2) If you don't know how to host a Web site securely then you should not be managing a bare server with important stuff on it. Get a 'managed' service and don't skimp on the money to try and ensure that you get good tech support. DO NOT PUT/STORE ANYTHING SENSITIVE ON THAT SITE such as credit-card details until you know how to make it safe, and a managed host may never be so if ISP admins can see your data. If you *do* already know how to run a safe bare server (turn off all unnecessary services, minimise the attack surface, apply all security patches and keep up to date) then you can try a dedicated server, but try it on something unimportant to start with.
Don't try and do it all in one go, and on your own.
Rgds
Damon
you get up into around 1,000 hits a day
Personally, I would look at cost versus gains. Equipment costs aside, what is the line going to cost/month? Not that I have one, but I would assume that a T1 is not cheap and you could probably get a quality hosting company for less. Then, of course, there are maintenance costs, labor, and all the other headaches that go with it.
Ask yourself this: if it is easy, why are not more companies doing it? I manage about 30 web sites, own several more, and would not even begin to consider running my own server.
Marshall
Marshall
This last point makes my blood boil. The organisation decided to go with a third-party web development agency to build a Plone-based CMS and they argue I can upload via the Plone interface so do not need ftp access. The possibility of phph/mysql development would be laughed at.
Anyway, my point is that until next year (when the contract ends) my organisation will stick with these cowboys and most likely purchase in a 3rd party email service based on the useful pointers you've given me.

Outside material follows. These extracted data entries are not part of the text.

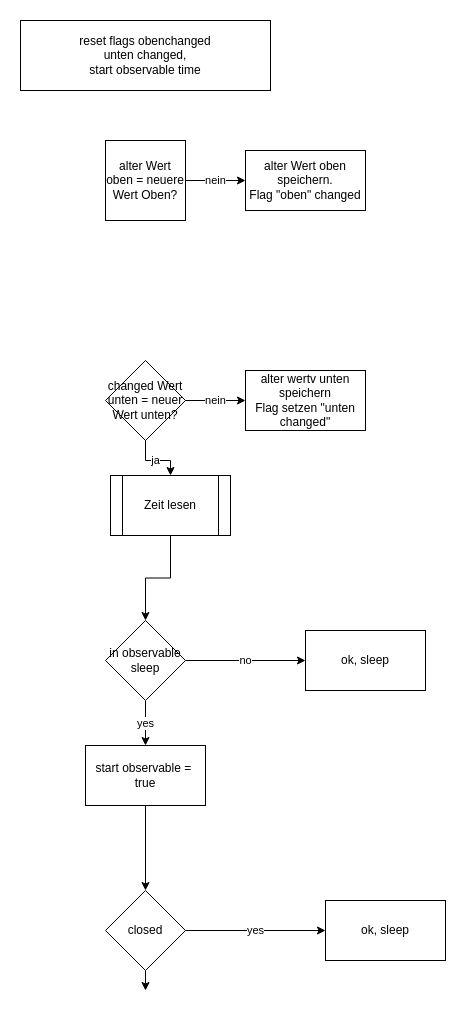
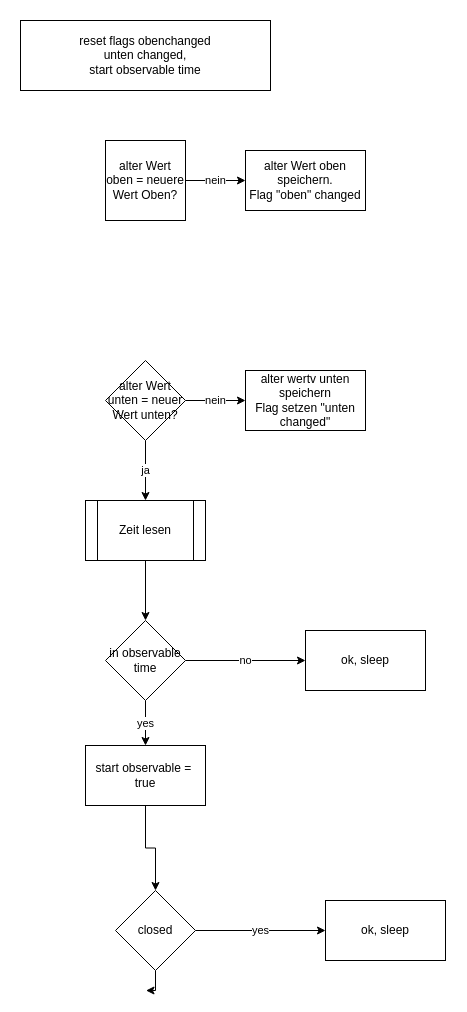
  <mxCell id="0" />
  <mxCell id="1" parent="0" />
  <mxCell id="2" style="edgeStyle=orthogonalEdgeStyle;rounded=0;orthogonalLoop=1;jettySize=auto;html=1;entryX=0.5;entryY=0;entryDx=0;entryDy=0;" parent="1" source="3" target="6" edge="1"><mxGeometry relative="1" as="geometry" /></mxCell>
- <mxCell id="3" value="Zeit lesen" style="shape=process;whiteSpace=wrap;html=1;backgroundOutline=1;" parent="1" vertex="1"><mxGeometry x="110" y="475" width="120" height="60" as="geometry" /></mxCell>
+ <mxCell id="3" value="Zeit lesen" style="shape=process;whiteSpace=wrap;html=1;backgroundOutline=1;" parent="1" vertex="1"><mxGeometry x="85" y="500" width="120" height="60" as="geometry" /></mxCell>
  <mxCell id="4" value="no" style="edgeStyle=orthogonalEdgeStyle;rounded=0;orthogonalLoop=1;jettySize=auto;html=1;" parent="1" source="6" target="7" edge="1"><mxGeometry relative="1" as="geometry" /></mxCell>
  <mxCell id="5" value="yes" style="edgeStyle=orthogonalEdgeStyle;rounded=0;orthogonalLoop=1;jettySize=auto;html=1;entryX=0.5;entryY=0;entryDx=0;entryDy=0;" parent="1" source="6" target="21" edge="1"><mxGeometry relative="1" as="geometry" /></mxCell>
- <mxCell id="6" value="in observable sleep" style="rhombus;whiteSpace=wrap;html=1;" parent="1" vertex="1"><mxGeometry x="105" y="620" width="80" height="80" as="geometry" /></mxCell>
+ <mxCell id="6" value="in observable time" style="rhombus;whiteSpace=wrap;html=1;" parent="1" vertex="1"><mxGeometry x="105" y="620" width="80" height="80" as="geometry" /></mxCell>
  <mxCell id="7" value="ok, sleep" style="rounded=0;whiteSpace=wrap;html=1;" parent="1" vertex="1"><mxGeometry x="305" y="630" width="120" height="60" as="geometry" /></mxCell>
  <mxCell id="8" value="yes" style="edgeStyle=orthogonalEdgeStyle;rounded=0;orthogonalLoop=1;jettySize=auto;html=1;entryX=0;entryY=0.5;entryDx=0;entryDy=0;" parent="1" source="10" target="11" edge="1"><mxGeometry relative="1" as="geometry" /></mxCell>
  <mxCell id="9" value="" style="edgeStyle=orthogonalEdgeStyle;rounded=0;orthogonalLoop=1;jettySize=auto;html=1;" parent="1" source="10" edge="1"><mxGeometry relative="1" as="geometry"><mxPoint x="145" y="990" as="targetPoint" /></mxGeometry></mxCell>
- <mxCell id="10" value="closed" style="rhombus;whiteSpace=wrap;html=1;" parent="1" vertex="1"><mxGeometry x="105" y="890" width="80" height="80" as="geometry" /></mxCell>
+ <mxCell id="10" value="closed" style="rhombus;whiteSpace=wrap;html=1;" parent="1" vertex="1"><mxGeometry x="115" y="890" width="80" height="80" as="geometry" /></mxCell>
  <mxCell id="11" value="ok, sleep" style="rounded=0;whiteSpace=wrap;html=1;" parent="1" vertex="1"><mxGeometry x="325" y="900" width="120" height="60" as="geometry" /></mxCell>
  <mxCell id="12" value="nein" style="edgeStyle=orthogonalEdgeStyle;rounded=0;orthogonalLoop=1;jettySize=auto;html=1;" edge="1" parent="1" source="13" target="17"><mxGeometry relative="1" as="geometry" /></mxCell>
  <mxCell id="13" value="alter Wert oben = neuere Wert Oben?" style="whiteSpace=wrap;html=1;rounded=0;" vertex="1" parent="1"><mxGeometry x="105" y="140" width="80" height="80" as="geometry" /></mxCell>
  <mxCell id="14" value="nein" style="edgeStyle=orthogonalEdgeStyle;rounded=0;orthogonalLoop=1;jettySize=auto;html=1;" edge="1" parent="1" source="16" target="18"><mxGeometry relative="1" as="geometry" /></mxCell>
  <mxCell id="15" value="ja" style="edgeStyle=orthogonalEdgeStyle;rounded=0;orthogonalLoop=1;jettySize=auto;html=1;" edge="1" parent="1" source="16" target="3"><mxGeometry relative="1" as="geometry" /></mxCell>
- <mxCell id="16" value="changed Wert unten = neuer Wert unten?" style="rhombus;whiteSpace=wrap;html=1;" vertex="1" parent="1"><mxGeometry x="105" y="360" width="80" height="80" as="geometry" /></mxCell>
+ <mxCell id="16" value="alter Wert unten = neuer Wert unten?" style="rhombus;whiteSpace=wrap;html=1;" vertex="1" parent="1"><mxGeometry x="105" y="360" width="80" height="80" as="geometry" /></mxCell>
  <mxCell id="17" value="alter Wert oben speichern.&lt;br&gt;Flag &quot;oben&quot; changed&lt;br&gt;" style="whiteSpace=wrap;html=1;" vertex="1" parent="1"><mxGeometry x="245" y="150" width="120" height="60" as="geometry" /></mxCell>
  <mxCell id="18" value="alter wertv unten speichern&lt;br&gt;Flag setzen &quot;unten changed&quot;" style="whiteSpace=wrap;html=1;" vertex="1" parent="1"><mxGeometry x="245" y="370" width="120" height="60" as="geometry" /></mxCell>
  <mxCell id="19" value="reset flags obenchanged&lt;br&gt;unten changed,&lt;br&gt;start observable time" style="rounded=0;whiteSpace=wrap;html=1;" vertex="1" parent="1"><mxGeometry x="20" y="20" width="250" height="70" as="geometry" /></mxCell>
  <mxCell id="20" style="edgeStyle=orthogonalEdgeStyle;rounded=0;orthogonalLoop=1;jettySize=auto;html=1;entryX=0.5;entryY=0;entryDx=0;entryDy=0;" edge="1" parent="1" source="21" target="10"><mxGeometry relative="1" as="geometry" /></mxCell>
  <mxCell id="21" value="start observable =&amp;nbsp; true" style="rounded=0;whiteSpace=wrap;html=1;" vertex="1" parent="1"><mxGeometry x="85" y="745" width="120" height="60" as="geometry" /></mxCell>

What kind of price should I be looking at for a decent IMAP service? Also, am I right in thinking (for next year) that I should aiming around the $10-20 a month mark for webhosting our Plone site that will include email, ftp, php/mysql etc. as part of the package? My experience building sites tells me that this is the norm for a half-decent service...
Thanks
$10-20 a month mark for webhosting our Plone site
<laughing hysterically>
Plone is about the slowest, least-efficient thing going. It's elegant. But it eats all your hardware for breakfast, and sits there crying while you desperately go out to the store for more.

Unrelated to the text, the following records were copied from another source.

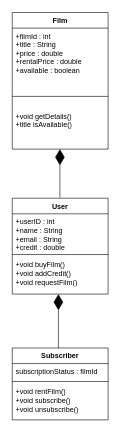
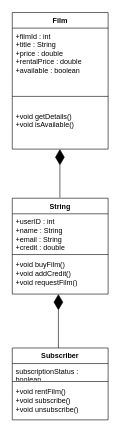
  <mxCell id="0" />
  <mxCell id="1" parent="0" />
  <mxCell id="2" value="Film" style="swimlane;fontStyle=1;align=center;verticalAlign=top;childLayout=stackLayout;horizontal=1;startSize=26;horizontalStack=0;resizeParent=1;resizeParentMax=0;resizeLast=0;collapsible=1;marginBottom=0;whiteSpace=wrap;html=1;" vertex="1" parent="1"><mxGeometry x="20" y="20" width="160" height="228" as="geometry" /></mxCell>
  <mxCell id="3" value="+filmId : int&lt;div&gt;+title : String&lt;/div&gt;&lt;div&gt;+price : double&amp;nbsp;&lt;/div&gt;&lt;div&gt;+rentalPrice : double&lt;/div&gt;&lt;div&gt;+available : boolean&lt;/div&gt;" style="text;strokeColor=none;fillColor=none;align=left;verticalAlign=top;spacingLeft=4;spacingRight=4;overflow=hidden;rotatable=0;points=[[0,0.5],[1,0.5]];portConstraint=eastwest;whiteSpace=wrap;html=1;" vertex="1" parent="2"><mxGeometry y="26" width="160" height="94" as="geometry" /></mxCell>
  <mxCell id="4" value="" style="line;strokeWidth=1;fillColor=none;align=left;verticalAlign=middle;spacingTop=-1;spacingLeft=3;spacingRight=3;rotatable=0;labelPosition=right;points=[];portConstraint=eastwest;strokeColor=inherit;" vertex="1" parent="2"><mxGeometry y="120" width="160" height="40" as="geometry" /></mxCell>
- <mxCell id="5" value="+void getDetails()&lt;div&gt;+title isAvailable()&lt;/div&gt;" style="text;strokeColor=none;fillColor=none;align=left;verticalAlign=top;spacingLeft=4;spacingRight=4;overflow=hidden;rotatable=0;points=[[0,0.5],[1,0.5]];portConstraint=eastwest;whiteSpace=wrap;html=1;" vertex="1" parent="2"><mxGeometry y="160" width="160" height="68" as="geometry" /></mxCell>
+ <mxCell id="5" value="+void getDetails()&lt;div&gt;+void isAvailable()&lt;/div&gt;" style="text;strokeColor=none;fillColor=none;align=left;verticalAlign=top;spacingLeft=4;spacingRight=4;overflow=hidden;rotatable=0;points=[[0,0.5],[1,0.5]];portConstraint=eastwest;whiteSpace=wrap;html=1;" vertex="1" parent="2"><mxGeometry y="160" width="160" height="68" as="geometry" /></mxCell>
  <mxCell id="6" value="" style="endArrow=diamondThin;endFill=1;endSize=24;html=1;rounded=0;entryX=0.55;entryY=1.015;entryDx=0;entryDy=0;entryPerimeter=0;" edge="1" parent="1"><mxGeometry width="160" relative="1" as="geometry"><mxPoint x="99.5" y="328.98" as="sourcePoint" /><mxPoint x="99.5" y="248" as="targetPoint" /></mxGeometry></mxCell>
- <mxCell id="7" value="User" style="swimlane;fontStyle=1;align=center;verticalAlign=top;childLayout=stackLayout;horizontal=1;startSize=26;horizontalStack=0;resizeParent=1;resizeParentMax=0;resizeLast=0;collapsible=1;marginBottom=0;whiteSpace=wrap;html=1;" vertex="1" parent="1"><mxGeometry x="20" y="330" width="160" height="160" as="geometry" /></mxCell>
+ <mxCell id="7" value="String" style="swimlane;fontStyle=1;align=center;verticalAlign=top;childLayout=stackLayout;horizontal=1;startSize=26;horizontalStack=0;resizeParent=1;resizeParentMax=0;resizeLast=0;collapsible=1;marginBottom=0;whiteSpace=wrap;html=1;" vertex="1" parent="1"><mxGeometry x="20" y="330" width="160" height="160" as="geometry" /></mxCell>
  <mxCell id="8" value="+userID : int&lt;div&gt;+name : String&lt;/div&gt;&lt;div&gt;+email : String&lt;/div&gt;&lt;div&gt;+credit : double&lt;/div&gt;" style="text;strokeColor=none;fillColor=none;align=left;verticalAlign=top;spacingLeft=4;spacingRight=4;overflow=hidden;rotatable=0;points=[[0,0.5],[1,0.5]];portConstraint=eastwest;whiteSpace=wrap;html=1;" vertex="1" parent="7"><mxGeometry y="26" width="160" height="64" as="geometry" /></mxCell>
  <mxCell id="9" value="" style="line;strokeWidth=1;fillColor=none;align=left;verticalAlign=middle;spacingTop=-1;spacingLeft=3;spacingRight=3;rotatable=0;labelPosition=right;points=[];portConstraint=eastwest;strokeColor=inherit;" vertex="1" parent="7"><mxGeometry y="90" width="160" height="8" as="geometry" /></mxCell>
  <mxCell id="10" value="+void buyFilm()&lt;div&gt;+void addCredit()&lt;/div&gt;&lt;div&gt;+void requestFilm()&lt;/div&gt;" style="text;strokeColor=none;fillColor=none;align=left;verticalAlign=top;spacingLeft=4;spacingRight=4;overflow=hidden;rotatable=0;points=[[0,0.5],[1,0.5]];portConstraint=eastwest;whiteSpace=wrap;html=1;" vertex="1" parent="7"><mxGeometry y="98" width="160" height="62" as="geometry" /></mxCell>
  <mxCell id="11" value="" style="endArrow=diamondThin;endFill=1;endSize=24;html=1;rounded=0;entryX=0.481;entryY=1;entryDx=0;entryDy=0;entryPerimeter=0;" edge="1" parent="1" target="10"><mxGeometry width="160" relative="1" as="geometry"><mxPoint x="97" y="580" as="sourcePoint" /><mxPoint x="100" y="500" as="targetPoint" /><Array as="points"><mxPoint x="97" y="530" /></Array></mxGeometry></mxCell>
  <mxCell id="12" value="Subscriber" style="swimlane;fontStyle=1;align=center;verticalAlign=top;childLayout=stackLayout;horizontal=1;startSize=26;horizontalStack=0;resizeParent=1;resizeParentMax=0;resizeLast=0;collapsible=1;marginBottom=0;whiteSpace=wrap;html=1;" vertex="1" parent="1"><mxGeometry x="20" y="580" width="160" height="120" as="geometry" /></mxCell>
- <mxCell id="13" value="subscriptionStatus : filmId" style="text;strokeColor=none;fillColor=none;align=left;verticalAlign=top;spacingLeft=4;spacingRight=4;overflow=hidden;rotatable=0;points=[[0,0.5],[1,0.5]];portConstraint=eastwest;whiteSpace=wrap;html=1;" vertex="1" parent="12"><mxGeometry y="26" width="160" height="26" as="geometry" /></mxCell>
+ <mxCell id="13" value="subscriptionStatus : boolean" style="text;strokeColor=none;fillColor=none;align=left;verticalAlign=top;spacingLeft=4;spacingRight=4;overflow=hidden;rotatable=0;points=[[0,0.5],[1,0.5]];portConstraint=eastwest;whiteSpace=wrap;html=1;" vertex="1" parent="12"><mxGeometry y="26" width="160" height="26" as="geometry" /></mxCell>
  <mxCell id="14" value="" style="line;strokeWidth=1;fillColor=none;align=left;verticalAlign=middle;spacingTop=-1;spacingLeft=3;spacingRight=3;rotatable=0;labelPosition=right;points=[];portConstraint=eastwest;strokeColor=inherit;" vertex="1" parent="12"><mxGeometry y="52" width="160" height="8" as="geometry" /></mxCell>
  <mxCell id="15" value="+void rentFilm()&lt;div&gt;+void subscribe()&lt;/div&gt;&lt;div&gt;+void unsubscribe()&lt;/div&gt;" style="text;strokeColor=none;fillColor=none;align=left;verticalAlign=top;spacingLeft=4;spacingRight=4;overflow=hidden;rotatable=0;points=[[0,0.5],[1,0.5]];portConstraint=eastwest;whiteSpace=wrap;html=1;" vertex="1" parent="12"><mxGeometry y="60" width="160" height="60" as="geometry" /></mxCell>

I tested it on my AMD X2 test machine on a local Ethernet connection, and the speed was unacceptable.
Not sure what hardware people are using for real websites. Almost certainly requires a caching server in front of it.
There's another reason why you are not going to find cheap webhosting for Plone. It builds on top of Zope, an "application server". Zope runs as an independant application, and I think you normally run several instances of it. Unless the host specifically offers Plone/Zope support, you probbaly need at minimum a VPS and root access to even be able to run it.
Big sites typically run several servers. I'd guess that while you currently don't have a "dedicated server", there are several machines involved in providing service for a number of clients. Instead of having shared use of a single machine, you probably have shared use of a farm of machines.